AUSGANGSTEXT =
Hier werden demnach unlösliche Phosphate durch lösliche Phosphate ersetzt. Hingegen geht es nicht wie beim Streitpatent darum, störende Phosphate ohne Einbuße der Qualität des Waschmittels durch andere Stoffe zu ersetzen. Die deutsche Offenlegungsschrift gibt dem Fachmann vielmehr die Anweisung, Copolymerisate beizufügen, wenn die im Waschmittel vorhandenen Phosphate nicht ausreichen, um die störende Inkrustierung zu verhindern.
2. Auch die deutsche Offenlegungsschrift 14 67 656 nimmt die Lehre des Streitpatents nicht neuheitsschädlich vorweg. Gegenstand dieser Druckschrift sind Reinigungs- und Waschmittel mit Polyelektrolyt-Aufbaustoffen (Builders), die zur Steigerung des Reinigungsvermögens von Detergentien dienen. Es soll insbesondere eine neue verbesserte Klasse von höchstwirksamen Polyelektrolyt-Aufbaustoffen aus wasserlöslichen Salzen von (Co)Polymeren aliphatischer Polycarbonsäuren bereitgestellt werden (S. 3, Abs. 2).
a) Für den Fachmann ergibt sich aus der Beschreibung der Entgegenhaltung, daß er den offenbarten Polyelektrolyt-Aufbaustoff auch als Phosphatersatzstoff verwenden kann (Merkmal 1). Ihm wird darin erläutert, daß ein sehr bedeutender Beitrag der Erfindung darin bestehe, daß ein verbessertes flüssiges Reinigungsmittel möglich gemacht werde, welches ein Reinigungsvermögen besitze, das einem flüssigen Produkt mit Natriumtripolyphosphat-Aufbaustoff entspreche oder ihm sogar überlegen sei, ohne daß das durch Natriumpolyphosphat bedingte lästige Stabilitätsproblem in Erscheinung trete (S. 20 Abs. 2). Daß der Ersatzstoff wie Phosphat Inkrustierungen vermeiden muß, ist in der Druckschrift nicht ausdrücklich angesprochen. Der Fachmann, dem das Problem der Einlagerungen unlöslicher Salze bekannt ist, wird aber den überzeugenden Ausführungen des gerichtlichen Sachverständigen zufolge aus der in der Offenlegungsschrift genannten Zielsetzung, ein phosphatfreies Waschmittel zur Verfügung stellen, mangels gegenteiliger Anhaltspunkte den Schluß ziehen, daß mit dem Einsatz von Polyelektrolytbaustoffen als Phosphatersatzmittel die bekannten positiven Eigenschaften der Phosphate, insbesondere deren inkrustierungsinhibierende Wirkung im Waschmittel gleichwohl erreicht werden (Merkmal 1.1). Ob sich der Fachmann entsprechende Erwartungen bewußt machte, wäre letztlich aber auch nicht entscheidend, da sich mit einem Einsatz von Copolymerisaten nach der Lehre des Streitpatents in Waschmitteln entsprechend der Lehre des Streitpatents die patentgemäße inkrustierungsinhibierende Wirkung von selbst ergibt.

GEZEIGTES MATERIAL =
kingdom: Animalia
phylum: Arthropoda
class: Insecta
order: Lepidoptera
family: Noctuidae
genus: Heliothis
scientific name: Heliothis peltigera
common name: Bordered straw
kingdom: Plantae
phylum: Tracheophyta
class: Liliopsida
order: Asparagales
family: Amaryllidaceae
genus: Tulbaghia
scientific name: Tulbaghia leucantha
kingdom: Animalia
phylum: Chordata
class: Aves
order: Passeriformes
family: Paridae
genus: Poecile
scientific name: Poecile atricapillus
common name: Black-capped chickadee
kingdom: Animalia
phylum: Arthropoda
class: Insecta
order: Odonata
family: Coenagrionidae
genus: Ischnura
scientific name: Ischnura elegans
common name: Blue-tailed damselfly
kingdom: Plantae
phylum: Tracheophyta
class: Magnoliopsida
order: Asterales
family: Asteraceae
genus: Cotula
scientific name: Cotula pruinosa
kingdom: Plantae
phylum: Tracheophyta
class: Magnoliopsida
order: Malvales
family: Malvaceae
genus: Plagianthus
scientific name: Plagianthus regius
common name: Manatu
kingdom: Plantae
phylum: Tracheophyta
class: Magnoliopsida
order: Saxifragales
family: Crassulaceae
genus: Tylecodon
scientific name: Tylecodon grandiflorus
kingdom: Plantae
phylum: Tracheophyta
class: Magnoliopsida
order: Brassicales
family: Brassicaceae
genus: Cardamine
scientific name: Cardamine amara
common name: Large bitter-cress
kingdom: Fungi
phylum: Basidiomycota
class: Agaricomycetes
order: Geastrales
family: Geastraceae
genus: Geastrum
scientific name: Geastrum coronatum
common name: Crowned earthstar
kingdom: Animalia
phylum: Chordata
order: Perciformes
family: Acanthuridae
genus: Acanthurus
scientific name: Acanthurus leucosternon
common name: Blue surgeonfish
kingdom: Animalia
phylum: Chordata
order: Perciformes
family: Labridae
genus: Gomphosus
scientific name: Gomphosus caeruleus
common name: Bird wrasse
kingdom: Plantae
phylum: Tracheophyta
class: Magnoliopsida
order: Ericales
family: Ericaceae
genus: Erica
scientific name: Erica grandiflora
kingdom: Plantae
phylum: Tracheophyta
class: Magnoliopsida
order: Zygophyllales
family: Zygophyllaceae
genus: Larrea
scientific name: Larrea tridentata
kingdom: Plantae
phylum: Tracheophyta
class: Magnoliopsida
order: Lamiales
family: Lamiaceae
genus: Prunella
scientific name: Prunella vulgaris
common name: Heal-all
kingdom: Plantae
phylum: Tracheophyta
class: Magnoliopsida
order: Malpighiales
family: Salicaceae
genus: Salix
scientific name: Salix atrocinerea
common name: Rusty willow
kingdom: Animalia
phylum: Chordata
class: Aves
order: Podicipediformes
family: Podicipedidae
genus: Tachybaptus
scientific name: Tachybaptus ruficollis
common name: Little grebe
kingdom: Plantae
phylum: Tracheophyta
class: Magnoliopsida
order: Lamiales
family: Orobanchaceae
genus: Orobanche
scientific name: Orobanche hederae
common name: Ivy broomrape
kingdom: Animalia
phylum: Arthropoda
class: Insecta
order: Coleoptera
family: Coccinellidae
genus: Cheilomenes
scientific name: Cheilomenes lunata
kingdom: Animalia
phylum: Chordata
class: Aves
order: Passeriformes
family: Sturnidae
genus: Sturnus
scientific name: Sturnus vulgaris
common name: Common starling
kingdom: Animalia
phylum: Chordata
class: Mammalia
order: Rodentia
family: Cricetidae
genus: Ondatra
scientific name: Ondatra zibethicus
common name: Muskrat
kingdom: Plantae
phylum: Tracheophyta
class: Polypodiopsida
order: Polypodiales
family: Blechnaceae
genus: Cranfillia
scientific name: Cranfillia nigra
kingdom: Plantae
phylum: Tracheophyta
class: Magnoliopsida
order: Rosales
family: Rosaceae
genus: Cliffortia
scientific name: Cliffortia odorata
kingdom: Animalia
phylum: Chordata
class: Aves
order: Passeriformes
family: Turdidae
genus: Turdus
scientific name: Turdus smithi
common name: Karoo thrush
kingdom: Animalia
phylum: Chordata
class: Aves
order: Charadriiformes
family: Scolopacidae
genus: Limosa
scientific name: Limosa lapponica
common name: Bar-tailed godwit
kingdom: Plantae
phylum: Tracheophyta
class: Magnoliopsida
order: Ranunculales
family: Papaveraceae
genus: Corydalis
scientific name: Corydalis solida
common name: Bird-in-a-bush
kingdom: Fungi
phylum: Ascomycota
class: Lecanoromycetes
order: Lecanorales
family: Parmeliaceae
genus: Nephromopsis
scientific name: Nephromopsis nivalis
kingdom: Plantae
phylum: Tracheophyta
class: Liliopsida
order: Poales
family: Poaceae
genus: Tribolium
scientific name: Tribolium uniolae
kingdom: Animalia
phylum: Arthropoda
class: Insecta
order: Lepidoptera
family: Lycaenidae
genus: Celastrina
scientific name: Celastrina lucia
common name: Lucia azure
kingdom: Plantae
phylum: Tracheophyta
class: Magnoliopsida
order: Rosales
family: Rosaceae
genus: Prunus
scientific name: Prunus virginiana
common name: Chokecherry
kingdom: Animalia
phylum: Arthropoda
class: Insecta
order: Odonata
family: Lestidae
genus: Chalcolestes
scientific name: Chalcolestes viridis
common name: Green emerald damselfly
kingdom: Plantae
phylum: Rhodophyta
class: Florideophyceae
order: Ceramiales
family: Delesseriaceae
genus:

AUFGABE A = Übertrage diesen Satz aus dem Ausgangstext ins Englische: „Auch die deutsche Offenlegungsschrift 14 67 656 nimmt die Lehre des Streitpatents nicht neuheitsschädlich vorweg.“
AUFGABE B = Nenne in der Reihenfolge ihres Auftretens alle zusammengesetzten Wörter im Ausgangstext, die „phosphat“ als Bestandteil enthalten. Das einfache Wort „Phosphat“ bzw. „Phosphate“ zählt nicht dazu.
AUFGABE C = Schreibe den Ausgangstext über die Patentprüfung phosphatfreier Waschmittel im Anschluss an seinen letzten Satz weiter.
Das Material hat mit dem Ausgangstext nichts zu tun.

ERGEBNIS A = The German laid-open application 14 67 656 likewise does not anticipate the teaching of the patent in suit in a manner that destroys novelty.

ERGEBNIS B = Phosphatersatzstoff, Natriumtripolyphosphat-Aufbaustoff, Natriumpolyphosphat, phosphatfreies, Phosphatersatzmittel

ERGEBNIS C =
b) In der Offenlegungsschrift wird dem Fachmann empfohlen, die Polymerisate dadurch herzustellen, daß Derivate oder Vorläufer der Carbonsäuregruppen enthaltenden Monomere, etwa in Form von Anhydriden, zu den gewünschten Polymerisaten polymerisiert werden. Diese Vorläufer sollen durch entsprechende chemische Umsetzung in die Carbonsäuresalze umgewandelt werden (S. 8). Für den Fachmann, der aufgrund seines Fachwissens erkennt, daß Verseifen eine Art der chemischen Umsetzung ist, ergibt sich daraus die in den Merkmalen 2 bis 2.2 des Streitpatents beschriebene Herstellungsweise.
Der Fachmann entnimmt der Druckschrift weiter, daß als Polyelektrolyt-Aufbaustoff auch Copolymerisate aus (Meth)Acrylsäure und Maleinsäureanhydrid in Betracht kommen. Zwar geht aus der Schrift nicht hervor, daß diese Copolymerisate Mittel der Wahl sind, zumal sie in den Beispielen nicht genannt sind. Der Fachmann wird beide Säuren aber in seine Überlegungen einbeziehen, weil sie parate Mittel sind, wie der gerichtliche Sachverständige in der mündlichen Verhandlung ausgeführt hat.
c) Der Molekulargewichtsbereich für die in der Entgegenhaltung offenbarten Polymerisate soll zwischen 350 und 3.500.000, bevorzugt zwischen 500 bis etwa 175.000 liegen (S. 12 Abs. 3). In diesen Molekulargewichtsbereich fällt auch der nach der technischen Lehre des Streitpatents für die unverseiften (Meth)Acrylsäure-Maleinsäureanhydrid-Copolymerisate vorgesehene K-Wert-Bereich von 10 bis 40, weil dieser einem Molekulargewichtsbereich von 15.000 bis 290.000 entspricht (Merkmal 3).
d) Offenbart sind ferner der im Streitpatent (Merkmale 4–4.2) beanspruchte Bereich. Nach Anspruch 1 (c) der Offenlegungsschrift sollen mindestens 45 Mol-% das Polymerisat ausmachenden Monomeren des Aufbaustoffes aliphatische Polycarbonsäuren mit mindestens zwei Carboxylresten, welche voneinander durch nicht mehr als 2 Kohlenstoffatome getrennt sind, aufweisen. Im Falle von (Meth)Acrylsäure-Maleinsäure-Polymerisaten sind dies mindestens 45 Mol-% (Meth)Acrylsäure, was mindestens 34 Gew.-% Acrylsäure und 66 Gew.-% Maleinsäure bzw. mindestens 38 Gew.-% Methacrylsäure und 62 Gew.-% Maleinsäure entspricht.
e) Hingegen fehlen in der Entgegenhaltung Angaben zur Menge des Ersatzstoffes (Merkmal 5). Wie der gerichtliche Sachverständige in der mündlichen Verhandlung in Ergänzung seiner Ausführungen im schriftlichen Gutachten (S. 58) klargestellt hat, läßt die deutsche Offenlegungsschrift 14 67 656 die erforderliche Menge des Polyelektrolyt-Aufbaustoffes in dem Waschmittel offen.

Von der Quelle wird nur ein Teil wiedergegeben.